*** Opening SELECTED PASSAGE ***
REVIEW

Brother Bear: A Story With No Villains?

Written by Ernesto Burden
Published July 03, 2005

I watched Disney's Brother Bear with my son David last week and he kept asking me, when a bear reared up, snarling and waving its paws, or a hunter with a spear came around a corner, scowling, face half in shadow, "Is that the bad guy?" I found myself answering (a lot more quickly the second time we watched the movie), "no sweetie, there are no bad guys in this story." Interesting - so much so I couldn't get it out of my head until I wrestled through it a bit.

Brother Bear is a story about a young prehistoric Inuit, Kenai, who comes to the age where he is assigned his totem by the medicine woman of the tribe. He's aghast that she's picked for him "the bear of love." The boy has two older brothers, and he soon gets the eldest, Sitka, killed when, after making a stupid mistake and driven by shame, anger, and pride, he picks a fight with a bear. He slays the bear for revenge, at which point the elder brother's spirit comes down from the aurora borealis (where all the spirits live) and turns the young man into a bear. The middle brother, Denahi, coming upon the scene a moment later, sees Kenai's discarded clothes and the bear, assumes the worst, and sets himself on a path of vengeance.
*** Closing SELECTED PASSAGE ***
*** Opening SUPPLIED MATERIAL ***
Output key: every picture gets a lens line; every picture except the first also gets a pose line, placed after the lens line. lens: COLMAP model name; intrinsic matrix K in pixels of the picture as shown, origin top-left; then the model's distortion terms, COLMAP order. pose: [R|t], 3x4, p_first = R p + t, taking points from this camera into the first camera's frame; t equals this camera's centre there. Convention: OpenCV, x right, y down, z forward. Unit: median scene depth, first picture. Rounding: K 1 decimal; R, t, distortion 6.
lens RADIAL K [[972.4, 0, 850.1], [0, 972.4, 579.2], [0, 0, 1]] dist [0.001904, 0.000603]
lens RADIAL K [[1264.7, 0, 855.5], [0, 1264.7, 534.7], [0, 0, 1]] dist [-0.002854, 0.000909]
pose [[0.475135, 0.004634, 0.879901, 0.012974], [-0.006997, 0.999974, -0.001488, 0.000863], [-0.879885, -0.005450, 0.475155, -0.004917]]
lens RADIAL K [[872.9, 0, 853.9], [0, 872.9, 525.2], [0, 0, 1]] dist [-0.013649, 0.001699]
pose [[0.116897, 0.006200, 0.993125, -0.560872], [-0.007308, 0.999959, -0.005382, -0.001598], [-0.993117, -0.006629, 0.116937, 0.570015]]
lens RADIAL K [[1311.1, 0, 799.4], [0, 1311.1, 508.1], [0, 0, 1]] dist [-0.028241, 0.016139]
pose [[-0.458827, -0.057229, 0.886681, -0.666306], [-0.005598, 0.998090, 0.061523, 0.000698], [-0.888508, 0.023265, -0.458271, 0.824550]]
*** Closing SUPPLIED MATERIAL ***
*** Opening SUPPLIED MATERIAL ***
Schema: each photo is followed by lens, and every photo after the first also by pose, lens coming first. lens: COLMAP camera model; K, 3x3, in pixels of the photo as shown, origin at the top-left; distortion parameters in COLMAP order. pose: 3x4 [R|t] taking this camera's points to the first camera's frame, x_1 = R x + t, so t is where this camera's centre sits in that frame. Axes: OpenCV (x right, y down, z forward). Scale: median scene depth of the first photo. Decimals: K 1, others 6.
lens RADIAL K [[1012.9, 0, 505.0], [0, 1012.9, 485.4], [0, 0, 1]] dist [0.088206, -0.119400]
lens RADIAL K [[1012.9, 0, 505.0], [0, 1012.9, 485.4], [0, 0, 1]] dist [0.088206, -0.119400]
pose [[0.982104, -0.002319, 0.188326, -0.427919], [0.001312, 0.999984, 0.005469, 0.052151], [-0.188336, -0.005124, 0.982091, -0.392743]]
*** Closing SUPPLIED MATERIAL ***
**SET OF TASKS:**
a – For the Brother Bear review, decide whether each statement agrees with the text, answering yes or no and quoting the words that settle it: (i) The reviewer watched the film with a son named David. (ii) Kenai is pleased when the medicine woman picks the bear of love as his totem. (iii) Denahi is the eldest of the three brothers.
b – Echo the part of the Brother Bear review that opens with the words containing "Brother Bear is" and closes with "path of vengeance.".
The records aren't used for anything here.

**SOLUTIONS:**
a –
(i) Yes: "I watched Disney's Brother Bear with my son David last week"
(ii) No: "He's aghast"
(iii) No: "The middle brother, Denahi"

b –
Brother Bear is a story about a young prehistoric Inuit, Kenai, who comes to the age where he is assigned his totem by the medicine woman of the tribe. He's aghast that she's picked for him "the bear of love." The boy has two older brothers, and he soon gets the eldest, Sitka, killed when, after making a stupid mistake and driven by shame, anger, and pride, he picks a fight with a bear. He slays the bear for revenge, at which point the elder brother's spirit comes down from the aurora borealis (where all the spirits live) and turns the young man into a bear. The middle brother, Denahi, coming upon the scene a moment later, sees Kenai's discarded clothes and the bear, assumes the worst, and sets himself on a path of vengeance.